US – American multinational food company Pilgrim’s Pride has announced a US$1 billion sustainability-linked bond tied to the company’s Sustainability Performance Target (SPT) of reducing its greenhouse gas emissions by 30% by 2030.
Bloomberg reports that the interest rate on Pilgrim Pride’s new bond will climb 25 basis points if the company fails to prove through a third-party verification service that it hit its sustainability targets.
The new US$1 billion sustainability-linked bond can be interpreted as Pilgrim’s Pride attempt to put its money where its mouth is when promising improved practices.
With many consumers opting for brands with bright sustainability halos, corporations are announcing new pledges to reduce greenhouse gas emissions, improve animal welfare or boost worker conditions at an increasing rate.
In the month of March alone, major corporations such as coffee house giant Starbucks, American Meat Company JBS, and commodity trading giant Archer Daniel Midland have also made new sustainability pledges.
But some stakeholders are questioning the intent behind the announcements and whether they are truly altruistic or simply greenwashing.
For example, according to Greenpeace, none of the CPG companies that have made anti-deforestation commitments have shown significant progress on eradicating the practice from their supply chains.
Research is however, starting to show that sustainability-linked bonds can add some legitimacy to corporate initiatives while saving the borrowers money.
Maybe it’s time companies followed Pilgrim Pride’s lead and put their money where their mouth is. Saving the planet certainly requires more than lofty sustainability commitments from food manufacturers.

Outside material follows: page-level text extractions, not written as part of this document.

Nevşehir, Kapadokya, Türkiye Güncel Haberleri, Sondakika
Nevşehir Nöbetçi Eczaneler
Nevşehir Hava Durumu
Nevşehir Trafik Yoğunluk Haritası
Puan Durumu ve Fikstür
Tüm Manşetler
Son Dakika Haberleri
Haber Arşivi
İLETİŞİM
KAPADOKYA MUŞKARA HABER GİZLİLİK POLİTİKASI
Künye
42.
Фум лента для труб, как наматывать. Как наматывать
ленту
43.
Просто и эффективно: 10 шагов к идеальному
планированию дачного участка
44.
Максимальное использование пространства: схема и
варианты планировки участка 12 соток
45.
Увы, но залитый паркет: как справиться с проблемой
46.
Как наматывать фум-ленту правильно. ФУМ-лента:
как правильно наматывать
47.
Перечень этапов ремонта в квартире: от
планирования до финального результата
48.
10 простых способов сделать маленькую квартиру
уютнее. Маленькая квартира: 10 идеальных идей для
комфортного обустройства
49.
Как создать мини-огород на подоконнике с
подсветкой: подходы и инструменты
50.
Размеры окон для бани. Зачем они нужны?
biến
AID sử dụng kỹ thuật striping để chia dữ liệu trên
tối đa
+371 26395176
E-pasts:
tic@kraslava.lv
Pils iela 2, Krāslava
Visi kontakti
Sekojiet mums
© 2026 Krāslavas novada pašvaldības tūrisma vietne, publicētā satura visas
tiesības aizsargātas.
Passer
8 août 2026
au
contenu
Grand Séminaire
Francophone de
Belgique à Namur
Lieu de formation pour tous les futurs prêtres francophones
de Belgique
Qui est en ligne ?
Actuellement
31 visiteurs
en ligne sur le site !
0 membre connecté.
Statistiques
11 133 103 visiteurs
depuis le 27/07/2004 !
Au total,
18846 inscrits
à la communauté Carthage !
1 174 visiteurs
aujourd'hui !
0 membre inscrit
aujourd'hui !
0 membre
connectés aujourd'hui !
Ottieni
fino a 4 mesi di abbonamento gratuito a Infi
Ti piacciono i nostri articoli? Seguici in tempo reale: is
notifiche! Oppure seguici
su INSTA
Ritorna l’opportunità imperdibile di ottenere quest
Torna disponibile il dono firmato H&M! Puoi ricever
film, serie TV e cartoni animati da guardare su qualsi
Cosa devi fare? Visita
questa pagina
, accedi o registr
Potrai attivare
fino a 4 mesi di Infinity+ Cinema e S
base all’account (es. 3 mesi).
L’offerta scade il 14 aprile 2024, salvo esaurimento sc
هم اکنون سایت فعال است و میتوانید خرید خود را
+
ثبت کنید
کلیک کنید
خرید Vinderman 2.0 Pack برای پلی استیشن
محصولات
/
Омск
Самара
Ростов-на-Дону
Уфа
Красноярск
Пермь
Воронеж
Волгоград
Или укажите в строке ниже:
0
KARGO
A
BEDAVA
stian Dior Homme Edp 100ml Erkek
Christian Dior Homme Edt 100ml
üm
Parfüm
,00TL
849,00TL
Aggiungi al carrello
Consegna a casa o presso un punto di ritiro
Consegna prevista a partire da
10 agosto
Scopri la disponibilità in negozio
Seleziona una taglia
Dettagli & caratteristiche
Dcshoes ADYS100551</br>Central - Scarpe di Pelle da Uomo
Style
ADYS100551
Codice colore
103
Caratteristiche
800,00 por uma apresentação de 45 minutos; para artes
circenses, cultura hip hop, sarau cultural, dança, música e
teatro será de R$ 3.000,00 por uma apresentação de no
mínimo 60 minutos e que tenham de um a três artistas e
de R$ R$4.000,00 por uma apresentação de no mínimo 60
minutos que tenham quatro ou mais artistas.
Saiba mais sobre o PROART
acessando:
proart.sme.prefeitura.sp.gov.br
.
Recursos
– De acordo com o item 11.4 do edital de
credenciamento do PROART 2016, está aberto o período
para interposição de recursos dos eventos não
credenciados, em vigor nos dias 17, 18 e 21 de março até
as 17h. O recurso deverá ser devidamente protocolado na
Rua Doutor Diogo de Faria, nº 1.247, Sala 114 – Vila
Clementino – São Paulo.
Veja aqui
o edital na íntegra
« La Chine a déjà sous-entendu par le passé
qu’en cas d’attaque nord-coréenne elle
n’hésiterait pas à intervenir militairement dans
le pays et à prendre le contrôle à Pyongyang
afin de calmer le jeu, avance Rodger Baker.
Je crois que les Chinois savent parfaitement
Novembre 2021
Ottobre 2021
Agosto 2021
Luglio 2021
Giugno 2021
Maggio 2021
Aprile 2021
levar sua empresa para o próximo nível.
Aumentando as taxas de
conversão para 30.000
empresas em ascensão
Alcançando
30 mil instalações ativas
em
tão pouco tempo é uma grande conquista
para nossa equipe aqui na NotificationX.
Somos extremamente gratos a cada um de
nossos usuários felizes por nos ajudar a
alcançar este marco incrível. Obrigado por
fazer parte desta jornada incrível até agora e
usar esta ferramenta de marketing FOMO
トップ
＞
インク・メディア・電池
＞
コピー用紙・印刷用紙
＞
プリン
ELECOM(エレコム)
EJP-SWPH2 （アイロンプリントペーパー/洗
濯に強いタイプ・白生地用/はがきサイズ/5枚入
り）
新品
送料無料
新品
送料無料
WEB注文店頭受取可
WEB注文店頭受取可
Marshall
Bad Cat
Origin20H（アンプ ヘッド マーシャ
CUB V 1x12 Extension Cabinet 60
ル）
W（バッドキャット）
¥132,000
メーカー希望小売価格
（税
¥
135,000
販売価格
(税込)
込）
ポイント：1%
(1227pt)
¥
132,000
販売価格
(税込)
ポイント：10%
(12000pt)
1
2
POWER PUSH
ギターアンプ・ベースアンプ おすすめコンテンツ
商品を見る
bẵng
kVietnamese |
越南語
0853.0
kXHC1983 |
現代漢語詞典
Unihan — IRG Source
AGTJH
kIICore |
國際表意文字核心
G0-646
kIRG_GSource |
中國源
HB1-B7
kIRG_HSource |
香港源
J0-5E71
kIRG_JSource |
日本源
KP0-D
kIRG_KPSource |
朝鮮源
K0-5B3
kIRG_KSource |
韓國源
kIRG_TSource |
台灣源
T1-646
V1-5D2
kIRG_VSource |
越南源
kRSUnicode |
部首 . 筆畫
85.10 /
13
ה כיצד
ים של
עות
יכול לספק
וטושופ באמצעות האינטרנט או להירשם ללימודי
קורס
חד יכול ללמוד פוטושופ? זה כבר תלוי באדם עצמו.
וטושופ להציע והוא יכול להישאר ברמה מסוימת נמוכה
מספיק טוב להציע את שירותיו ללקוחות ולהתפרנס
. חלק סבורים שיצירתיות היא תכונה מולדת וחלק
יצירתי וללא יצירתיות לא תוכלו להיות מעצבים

AeroFarms gears up for public listing
Meanwhile, vertical farming operator AeroFarms is looking at the stock market to raise funds to expand its retail distribution and market penetration.
To go public, the company has announced a merger with Spring Valley Acquisition, a publicly traded special purpose acquisition company (SPAC).
According to a statement from the vertical farming operator, the transaction with the SPAC will provide US$357 million in gross proceeds to AeroFarms and value the new company at US$1.2 billion.
In addition to fuelling growth and market penetration, Aero Farms notes that the funds from the merger will enable it construct additional farms, develop new farming technology and enter new product categories.
“Our business is at an inflection point where we will scale up our proven operational framework and begin our expansion plans in earnest,” Aero Farms CEO David Rosenberg said in a statement.
Founded in 2004, AeroFarms has built its business on producing leafy greens, and so far has grown more than 550 varieties.
AeroFarms says it achieves up to 390 times greater productivity per square foot annually versus traditional field farming while using up to 95% less water and zero pesticides.
With shoppers placing greater importance in how and where their food is produced, these attributes collectively could be lucrative marketing tools for AeroFarms.
The agricultural producer is the latest food manufacturer to turn to a SPAC. Hostess Brands, Utz Brands and AppHavest have all gone public this way, and biltong maker Stryve Foods is expected to hit the public markets following its own SPAC deal.